A team of astronomers in Switzerland have discovered a young gas giant still in the early stages of formation. The planet remains embedded in the accretion disc of its parent star.
The discovery, made with the help of the European Southern Observatory's Very Large Telescope, offers scientists the chance to observe planetary formation as it happens -- a first.
The gas planet orbits a neighboring star called HD 100546, which lies some 335 light-years away. Scientists say the protoplanet is likely similar to our own solar system's Jupiter.
Because the young planet is located near the outer edge of its sun's circumstellar disk, there remains the possibility that it is an older planet that has been flung outward. But the chances of an older planet being expelled on a trajectory perfectly in line with accretion disc is are slim, researchers say.
"It's a scenario we still can't rule out completely," lead researcher Sascha Quanz, an astronomer at ETH Zurich, said in press release. "But it's much less likely than our explanation, which suggests that what we're seeing is the birth of a planet."
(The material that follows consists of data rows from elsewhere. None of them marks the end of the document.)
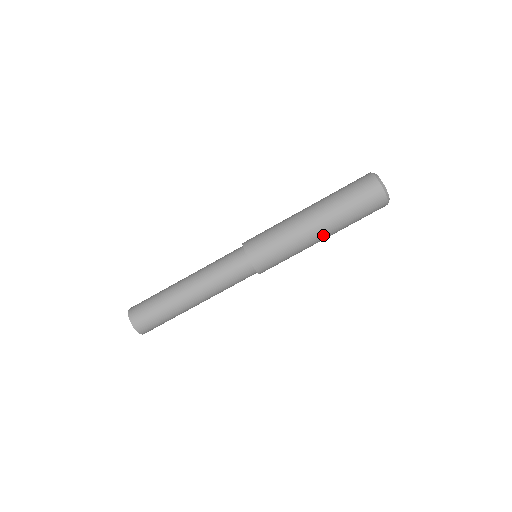
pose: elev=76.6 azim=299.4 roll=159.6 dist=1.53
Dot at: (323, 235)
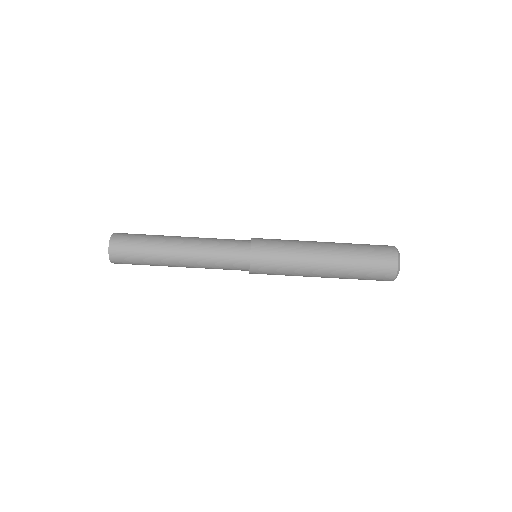
Dot at: (325, 273)
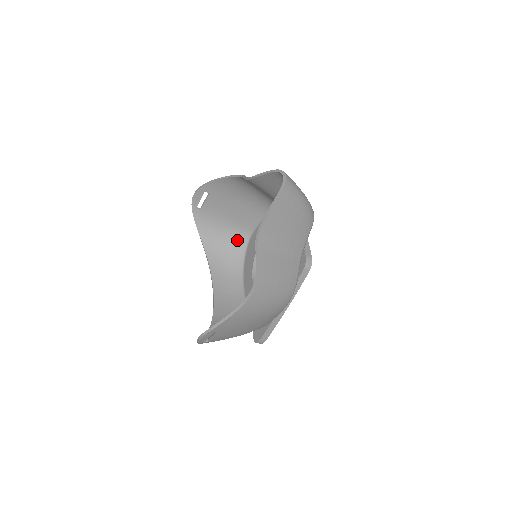
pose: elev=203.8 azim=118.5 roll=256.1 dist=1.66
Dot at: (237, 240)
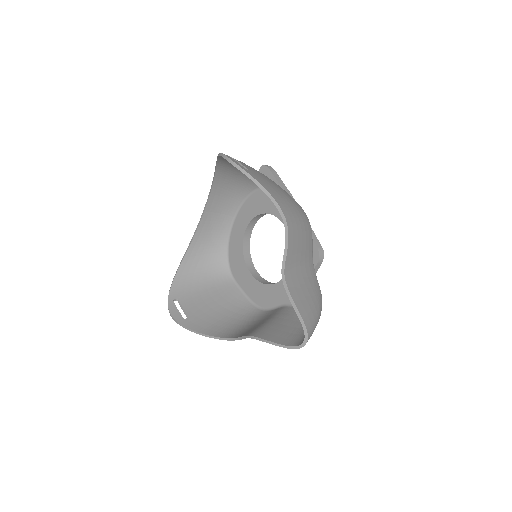
Dot at: occluded
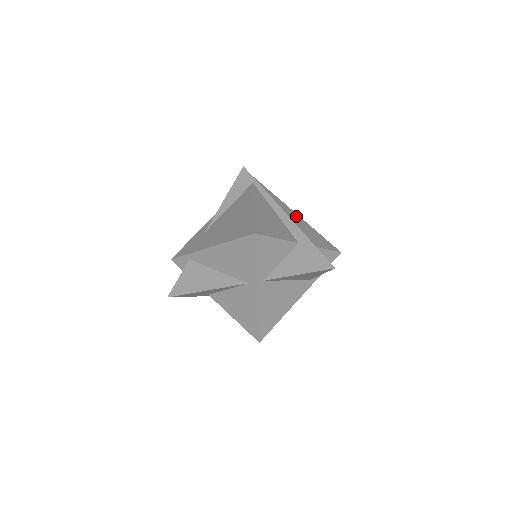
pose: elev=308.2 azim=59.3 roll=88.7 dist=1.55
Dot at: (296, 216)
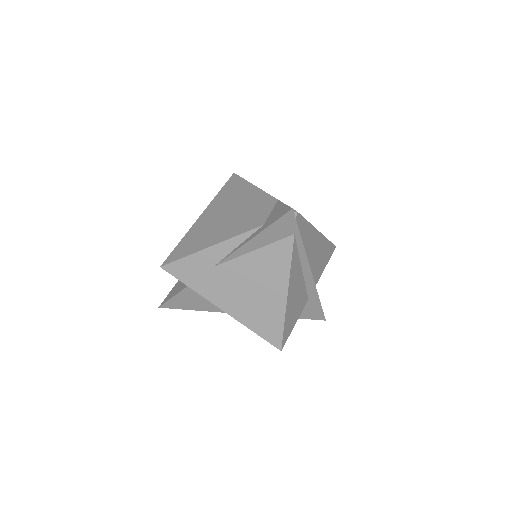
Dot at: (318, 240)
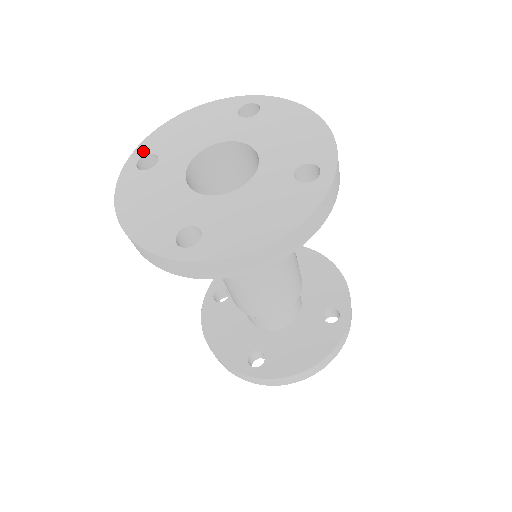
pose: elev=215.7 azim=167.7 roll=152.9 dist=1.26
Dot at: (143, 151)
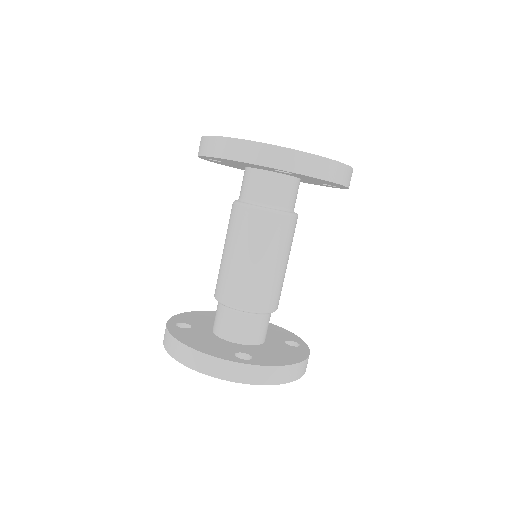
Dot at: occluded
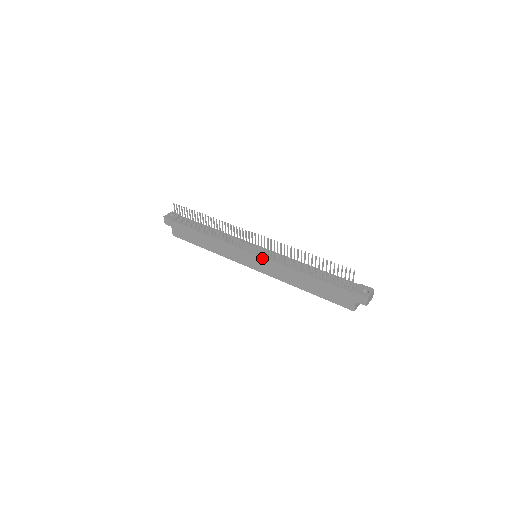
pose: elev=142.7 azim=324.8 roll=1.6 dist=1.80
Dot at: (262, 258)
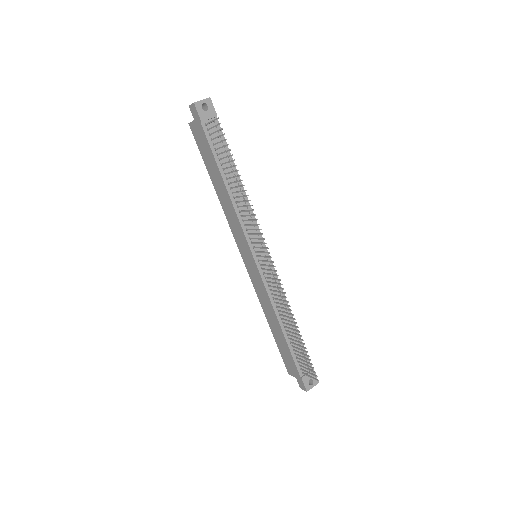
Dot at: (259, 273)
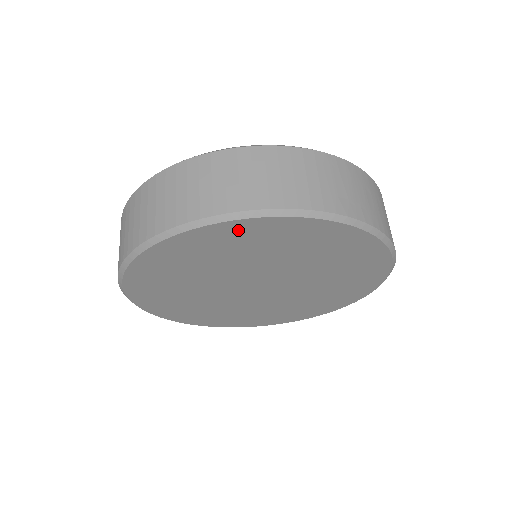
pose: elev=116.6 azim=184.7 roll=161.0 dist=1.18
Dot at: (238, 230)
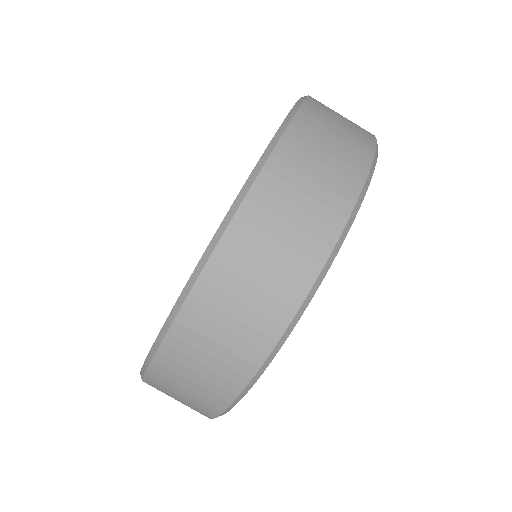
Dot at: occluded
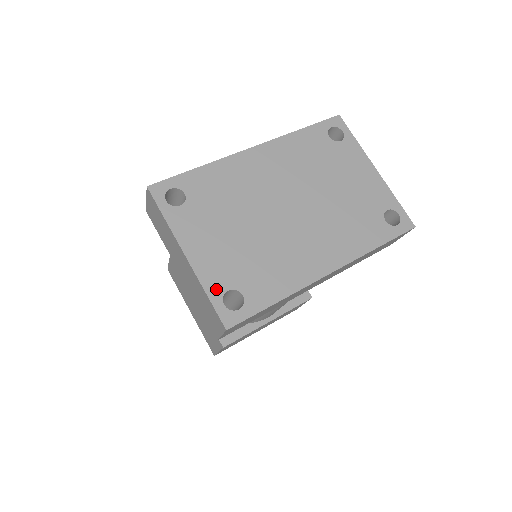
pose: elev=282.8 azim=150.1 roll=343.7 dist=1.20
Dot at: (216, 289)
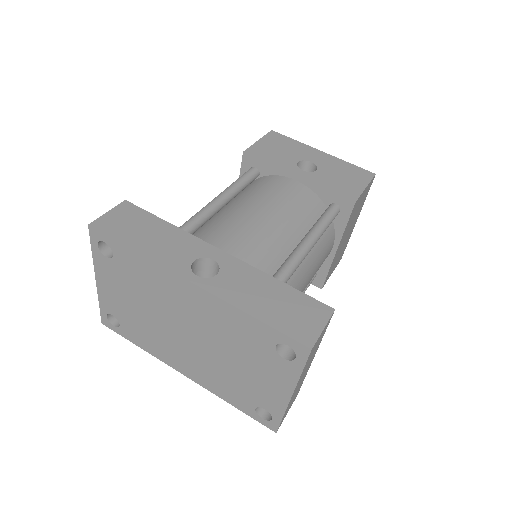
Dot at: (106, 308)
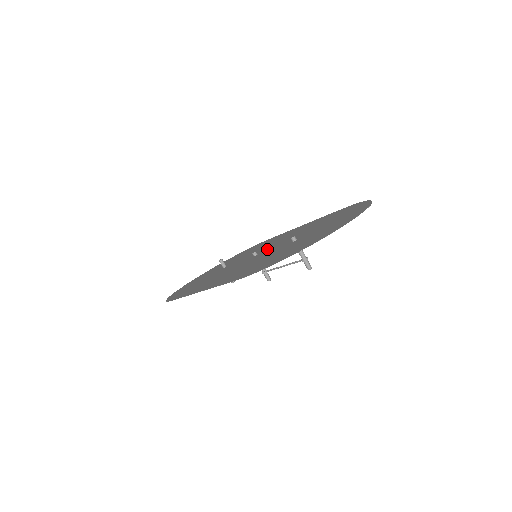
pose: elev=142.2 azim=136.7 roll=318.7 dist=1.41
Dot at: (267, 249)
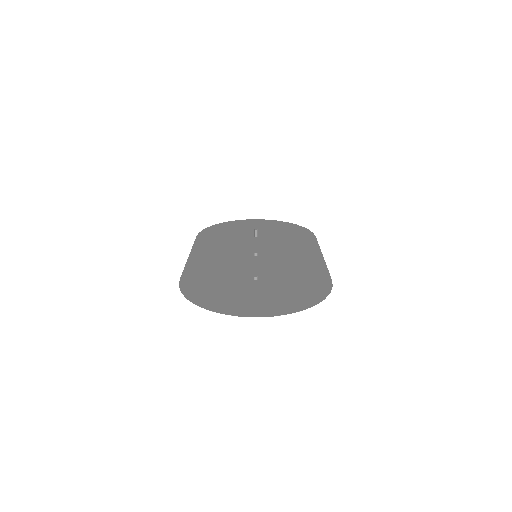
Dot at: (264, 259)
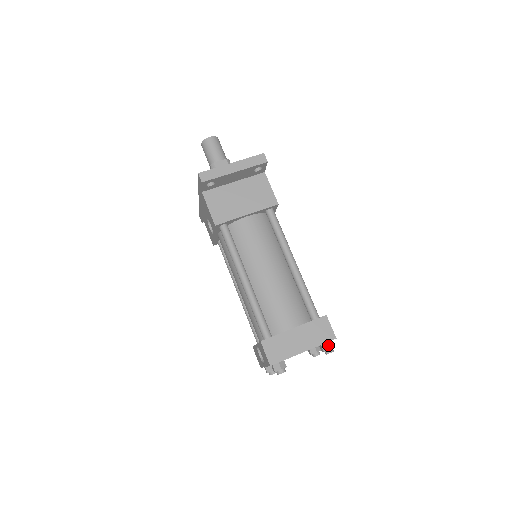
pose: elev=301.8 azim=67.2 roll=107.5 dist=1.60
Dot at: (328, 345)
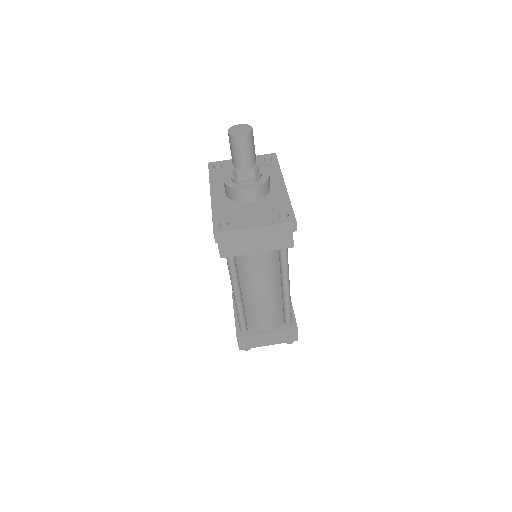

Quanz's team says an older star would have likely cleared out more of an orbital path, but the planet circling HD 100546 is still closely wrapped in gas, dust and debris.
The discovery, detailed in the Astrophysical Journal, offers scientists a real life laboratory in which to watch the evolution of a gas giant.
"It provides us with unique observational data on what happens when a gas giant is formed," Quanz said -- as opposed to simply relying on computer models. "Now we have a kind of 'laboratory' that can give us empirical data."